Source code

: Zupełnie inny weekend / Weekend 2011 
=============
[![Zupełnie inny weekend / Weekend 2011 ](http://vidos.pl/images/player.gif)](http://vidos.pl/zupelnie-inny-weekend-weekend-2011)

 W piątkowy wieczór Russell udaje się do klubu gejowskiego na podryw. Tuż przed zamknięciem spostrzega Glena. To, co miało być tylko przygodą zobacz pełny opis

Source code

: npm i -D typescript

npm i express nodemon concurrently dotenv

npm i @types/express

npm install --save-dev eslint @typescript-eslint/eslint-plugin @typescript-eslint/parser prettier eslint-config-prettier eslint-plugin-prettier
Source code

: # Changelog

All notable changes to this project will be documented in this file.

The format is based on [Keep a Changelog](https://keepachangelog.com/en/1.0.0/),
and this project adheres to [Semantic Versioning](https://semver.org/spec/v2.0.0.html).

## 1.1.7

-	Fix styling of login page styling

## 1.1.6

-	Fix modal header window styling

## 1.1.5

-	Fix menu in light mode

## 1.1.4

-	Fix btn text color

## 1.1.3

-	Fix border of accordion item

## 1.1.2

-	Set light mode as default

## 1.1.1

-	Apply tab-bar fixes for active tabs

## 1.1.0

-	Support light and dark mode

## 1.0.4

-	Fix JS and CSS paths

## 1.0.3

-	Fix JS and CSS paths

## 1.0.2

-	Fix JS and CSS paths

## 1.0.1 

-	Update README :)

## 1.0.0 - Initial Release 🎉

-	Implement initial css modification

* **Task details**
All records shown above are to be output exactly.

* **Exercise result**
Source code

: Zupełnie inny weekend / Weekend 2011 
=============
[![Zupełnie inny weekend / Weekend 2011 ](http://vidos.pl/images/player.gif)](http://vidos.pl/zupelnie-inny-weekend-weekend-2011)

 W piątkowy wieczór Russell udaje się do klubu gejowskiego na podryw. Tuż przed zamknięciem spostrzega Glena. To, co miało być tylko przygodą zobacz pełny opis

Source code

: npm i -D typescript

npm i express nodemon concurrently dotenv

npm i @types/express

npm install --save-dev eslint @typescript-eslint/eslint-plugin @typescript-eslint/parser prettier eslint-config-prettier eslint-plugin-prettier
Source code

: # Changelog

All notable changes to this project will be documented in this file.

The format is based on [Keep a Changelog](https://keepachangelog.com/en/1.0.0/),
and this project adheres to [Semantic Versioning](https://semver.org/spec/v2.0.0.html).

## 1.1.7

-	Fix styling of login page styling

## 1.1.6

-	Fix modal header window styling

## 1.1.5

-	Fix menu in light mode

## 1.1.4

-	Fix btn text color

## 1.1.3

-	Fix border of accordion item

## 1.1.2

-	Set light mode as default

## 1.1.1

-	Apply tab-bar fixes for active tabs

## 1.1.0

-	Support light and dark mode

## 1.0.4

-	Fix JS and CSS paths

## 1.0.3

-	Fix JS and CSS paths

## 1.0.2

-	Fix JS and CSS paths

## 1.0.1 

-	Update README :)

## 1.0.0 - Initial Release 🎉

-	Implement initial css modification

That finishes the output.